→ REQUIRED WORK:
**1)** According to the article about Iowa Western coach Jim Turgeon, where is the National Junior College Athletic Association tournament held?
**2)** In the article about Iowa Western coach Jim Turgeon, rewrite the paragraph beginning "Turgeon searches the globe" as a short list that keeps its main facts.

Women’s basketball coaching search: Iowa Western Community College head coach Jim Turgeon

Iowa Western Community College women's basketball coach Jim Turgeon takes 30-3 record into national juco tournament.

Former Kansas point guard Mark Turgeon has coached Maryland to a second-place finish in the prestigious Big Ten and his Terps were ranked No. 8 in the nation, one spot ahead of his alma mater, heading into conference tournaments. Even so, he has not yet clinched coach of the year honors in the Turgeon family. That fierce competition is far from over.

Turge’s older brother, Jim Turgeon, 52, brings a 30-3 record in his eighth season for Iowa Western Community College into the National Junior College Athletic Association tournament, which takes place today through Saturday at the Bicentennial Center in Salina. Iowa Western, in Council Bluffs, is located just across the river from Omaha. His Reivers play their fist tourney game Wednesday.

Turgeon searches the globe to put together his roster of 13 players. Four countries (Australia, Cyprus, Hungary, United States) and eight states (California, Colorado, Illinois, Kansas, Kentucky, Massachusetts, Michigan, South Dakota) are represented.

In coaching his international roster, Turgeon pulls from coaches with Kansas ties.

“We play aggressive man-to-man defense and we run my brother’s secondary break and then we’ll usually go into Bill Self’s high-low offense,” said Turgeon, a graduate of Washburn University.” We like to score in the first 10 seconds of the shot clock or the last 10 seconds.”

Meaning?

→ EXCERPTED RECORDS:
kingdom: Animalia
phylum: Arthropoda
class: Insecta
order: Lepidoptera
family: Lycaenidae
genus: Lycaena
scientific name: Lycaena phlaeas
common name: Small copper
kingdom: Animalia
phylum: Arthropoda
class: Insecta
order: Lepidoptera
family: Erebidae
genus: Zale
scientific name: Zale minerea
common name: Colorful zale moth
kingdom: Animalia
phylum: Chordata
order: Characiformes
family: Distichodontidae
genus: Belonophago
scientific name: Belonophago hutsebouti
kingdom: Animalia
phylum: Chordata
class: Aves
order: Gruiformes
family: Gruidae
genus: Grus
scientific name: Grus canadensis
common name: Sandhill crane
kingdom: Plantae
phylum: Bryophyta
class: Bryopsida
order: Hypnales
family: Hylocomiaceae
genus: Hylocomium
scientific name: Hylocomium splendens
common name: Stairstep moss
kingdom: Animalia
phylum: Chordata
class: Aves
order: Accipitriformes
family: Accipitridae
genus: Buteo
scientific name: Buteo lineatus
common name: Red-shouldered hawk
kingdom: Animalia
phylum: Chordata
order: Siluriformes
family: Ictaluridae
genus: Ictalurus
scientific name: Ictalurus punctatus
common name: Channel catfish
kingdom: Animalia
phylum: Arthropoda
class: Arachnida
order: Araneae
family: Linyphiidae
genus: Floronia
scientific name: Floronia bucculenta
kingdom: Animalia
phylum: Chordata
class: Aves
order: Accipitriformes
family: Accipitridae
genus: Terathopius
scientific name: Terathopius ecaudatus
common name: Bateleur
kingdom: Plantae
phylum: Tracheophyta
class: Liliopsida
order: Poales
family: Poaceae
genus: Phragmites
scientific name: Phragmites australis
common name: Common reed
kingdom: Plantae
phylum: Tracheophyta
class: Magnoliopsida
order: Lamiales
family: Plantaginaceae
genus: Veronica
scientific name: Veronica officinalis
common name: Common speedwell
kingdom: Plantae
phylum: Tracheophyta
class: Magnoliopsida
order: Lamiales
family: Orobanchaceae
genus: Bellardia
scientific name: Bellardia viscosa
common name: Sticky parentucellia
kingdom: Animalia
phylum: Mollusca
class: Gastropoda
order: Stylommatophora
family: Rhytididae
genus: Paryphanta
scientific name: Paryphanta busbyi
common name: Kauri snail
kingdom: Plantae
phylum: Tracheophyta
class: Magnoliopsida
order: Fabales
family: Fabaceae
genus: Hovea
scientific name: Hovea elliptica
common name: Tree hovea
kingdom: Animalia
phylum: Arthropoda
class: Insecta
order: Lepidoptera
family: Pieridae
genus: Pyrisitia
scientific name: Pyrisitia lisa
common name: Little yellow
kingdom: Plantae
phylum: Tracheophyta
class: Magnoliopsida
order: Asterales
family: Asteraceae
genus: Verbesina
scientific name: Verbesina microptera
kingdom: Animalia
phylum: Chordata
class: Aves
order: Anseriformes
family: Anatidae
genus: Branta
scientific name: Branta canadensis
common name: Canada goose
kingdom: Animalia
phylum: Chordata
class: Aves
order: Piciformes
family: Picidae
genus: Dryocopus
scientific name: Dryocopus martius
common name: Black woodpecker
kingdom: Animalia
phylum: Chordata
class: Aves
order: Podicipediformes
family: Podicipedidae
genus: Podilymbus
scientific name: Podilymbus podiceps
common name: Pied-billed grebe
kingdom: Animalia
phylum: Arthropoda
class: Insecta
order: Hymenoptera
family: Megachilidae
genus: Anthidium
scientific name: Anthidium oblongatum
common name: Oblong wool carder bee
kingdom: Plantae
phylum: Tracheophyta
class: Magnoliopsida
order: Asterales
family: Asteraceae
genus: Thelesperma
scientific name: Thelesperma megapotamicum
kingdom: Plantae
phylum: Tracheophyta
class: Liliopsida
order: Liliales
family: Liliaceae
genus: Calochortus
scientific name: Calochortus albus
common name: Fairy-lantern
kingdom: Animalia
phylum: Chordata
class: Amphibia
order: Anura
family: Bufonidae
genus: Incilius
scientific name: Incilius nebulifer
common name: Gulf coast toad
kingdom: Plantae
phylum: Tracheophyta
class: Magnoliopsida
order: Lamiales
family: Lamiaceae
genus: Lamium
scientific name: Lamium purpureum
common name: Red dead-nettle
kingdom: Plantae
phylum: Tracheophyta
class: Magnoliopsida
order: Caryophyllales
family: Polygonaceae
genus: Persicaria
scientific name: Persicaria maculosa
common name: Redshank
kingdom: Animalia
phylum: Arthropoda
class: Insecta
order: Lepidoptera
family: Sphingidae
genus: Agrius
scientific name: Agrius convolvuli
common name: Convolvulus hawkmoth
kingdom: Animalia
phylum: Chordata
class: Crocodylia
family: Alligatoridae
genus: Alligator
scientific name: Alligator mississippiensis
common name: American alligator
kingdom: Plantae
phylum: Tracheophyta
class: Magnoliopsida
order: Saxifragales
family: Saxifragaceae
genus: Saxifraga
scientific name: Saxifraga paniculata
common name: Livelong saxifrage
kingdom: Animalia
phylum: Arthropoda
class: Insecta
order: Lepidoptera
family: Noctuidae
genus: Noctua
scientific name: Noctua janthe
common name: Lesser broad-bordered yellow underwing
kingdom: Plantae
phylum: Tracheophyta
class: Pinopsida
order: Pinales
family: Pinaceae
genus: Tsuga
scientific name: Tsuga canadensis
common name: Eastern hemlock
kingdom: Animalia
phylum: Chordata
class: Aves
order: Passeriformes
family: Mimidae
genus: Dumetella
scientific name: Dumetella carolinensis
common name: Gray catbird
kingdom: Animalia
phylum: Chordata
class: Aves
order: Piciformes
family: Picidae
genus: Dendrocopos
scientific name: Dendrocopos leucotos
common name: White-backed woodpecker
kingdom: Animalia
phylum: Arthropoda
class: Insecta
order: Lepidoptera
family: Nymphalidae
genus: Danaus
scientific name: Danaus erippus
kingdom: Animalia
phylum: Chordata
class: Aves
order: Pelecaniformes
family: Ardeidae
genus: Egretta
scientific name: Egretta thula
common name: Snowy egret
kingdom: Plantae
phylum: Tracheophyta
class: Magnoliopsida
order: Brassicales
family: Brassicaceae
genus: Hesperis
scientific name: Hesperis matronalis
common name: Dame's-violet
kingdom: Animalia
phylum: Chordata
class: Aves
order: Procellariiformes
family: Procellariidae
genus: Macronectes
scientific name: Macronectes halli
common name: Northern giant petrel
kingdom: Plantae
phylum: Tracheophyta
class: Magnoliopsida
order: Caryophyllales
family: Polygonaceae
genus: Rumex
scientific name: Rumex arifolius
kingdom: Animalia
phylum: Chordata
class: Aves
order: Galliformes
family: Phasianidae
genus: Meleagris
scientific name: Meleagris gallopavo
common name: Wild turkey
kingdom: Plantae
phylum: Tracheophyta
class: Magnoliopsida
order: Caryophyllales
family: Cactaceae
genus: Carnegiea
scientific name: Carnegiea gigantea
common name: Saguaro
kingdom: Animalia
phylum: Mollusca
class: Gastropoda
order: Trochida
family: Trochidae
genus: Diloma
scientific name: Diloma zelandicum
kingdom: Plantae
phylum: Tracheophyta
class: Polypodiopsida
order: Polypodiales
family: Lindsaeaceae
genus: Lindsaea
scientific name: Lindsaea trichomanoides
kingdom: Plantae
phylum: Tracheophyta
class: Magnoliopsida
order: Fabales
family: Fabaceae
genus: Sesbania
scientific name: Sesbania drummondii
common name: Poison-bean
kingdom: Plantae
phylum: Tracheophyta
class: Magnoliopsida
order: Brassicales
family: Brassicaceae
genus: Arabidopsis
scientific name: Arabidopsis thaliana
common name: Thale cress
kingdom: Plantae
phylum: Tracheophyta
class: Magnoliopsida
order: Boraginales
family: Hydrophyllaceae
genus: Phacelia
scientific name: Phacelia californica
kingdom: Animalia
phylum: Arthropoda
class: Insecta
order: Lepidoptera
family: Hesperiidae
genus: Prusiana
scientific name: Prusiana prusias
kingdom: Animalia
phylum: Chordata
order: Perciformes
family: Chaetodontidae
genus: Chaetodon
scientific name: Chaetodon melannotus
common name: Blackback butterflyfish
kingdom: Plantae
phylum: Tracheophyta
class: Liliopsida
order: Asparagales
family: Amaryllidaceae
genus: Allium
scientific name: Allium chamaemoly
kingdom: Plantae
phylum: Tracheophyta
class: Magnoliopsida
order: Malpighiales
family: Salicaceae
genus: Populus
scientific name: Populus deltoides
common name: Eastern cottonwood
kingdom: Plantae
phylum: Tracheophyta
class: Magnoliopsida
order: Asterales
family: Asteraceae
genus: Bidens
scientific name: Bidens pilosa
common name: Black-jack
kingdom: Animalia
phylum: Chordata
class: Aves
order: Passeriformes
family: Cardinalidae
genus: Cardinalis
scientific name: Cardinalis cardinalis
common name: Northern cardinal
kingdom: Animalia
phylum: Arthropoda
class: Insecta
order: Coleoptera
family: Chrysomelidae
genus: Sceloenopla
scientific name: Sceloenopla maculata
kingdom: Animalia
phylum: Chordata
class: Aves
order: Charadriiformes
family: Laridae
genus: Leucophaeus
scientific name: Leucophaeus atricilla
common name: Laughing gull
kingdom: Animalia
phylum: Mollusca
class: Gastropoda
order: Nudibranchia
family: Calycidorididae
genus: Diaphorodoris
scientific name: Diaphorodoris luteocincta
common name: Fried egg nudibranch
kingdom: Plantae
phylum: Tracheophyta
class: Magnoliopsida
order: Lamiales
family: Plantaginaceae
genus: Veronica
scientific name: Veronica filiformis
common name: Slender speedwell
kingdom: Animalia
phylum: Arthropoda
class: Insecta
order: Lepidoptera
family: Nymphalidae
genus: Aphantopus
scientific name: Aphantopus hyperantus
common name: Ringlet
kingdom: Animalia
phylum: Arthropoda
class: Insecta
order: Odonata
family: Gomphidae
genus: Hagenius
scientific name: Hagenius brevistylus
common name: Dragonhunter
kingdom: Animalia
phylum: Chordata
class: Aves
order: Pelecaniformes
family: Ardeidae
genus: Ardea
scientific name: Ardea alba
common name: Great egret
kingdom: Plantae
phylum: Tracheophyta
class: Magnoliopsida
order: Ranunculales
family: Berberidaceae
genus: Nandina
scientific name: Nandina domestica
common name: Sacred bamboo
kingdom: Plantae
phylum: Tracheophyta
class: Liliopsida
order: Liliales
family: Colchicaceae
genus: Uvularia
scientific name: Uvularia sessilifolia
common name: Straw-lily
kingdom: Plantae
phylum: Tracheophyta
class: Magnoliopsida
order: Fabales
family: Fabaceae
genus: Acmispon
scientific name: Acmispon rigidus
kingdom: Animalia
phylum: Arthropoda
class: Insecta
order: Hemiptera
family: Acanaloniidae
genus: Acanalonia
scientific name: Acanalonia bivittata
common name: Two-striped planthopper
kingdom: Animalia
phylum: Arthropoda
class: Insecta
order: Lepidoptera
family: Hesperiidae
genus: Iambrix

→ ANSWERS TO THIS EXERCISE:
**1)** At the Bicentennial Center in Salina.

**2)**
- Roster size: 13 players, recruited from around the globe
- Countries represented (4): Australia, Cyprus, Hungary, United States
- States represented (8): California, Colorado, Illinois, Kansas, Kentucky, Massachusetts, Michigan, South Dakota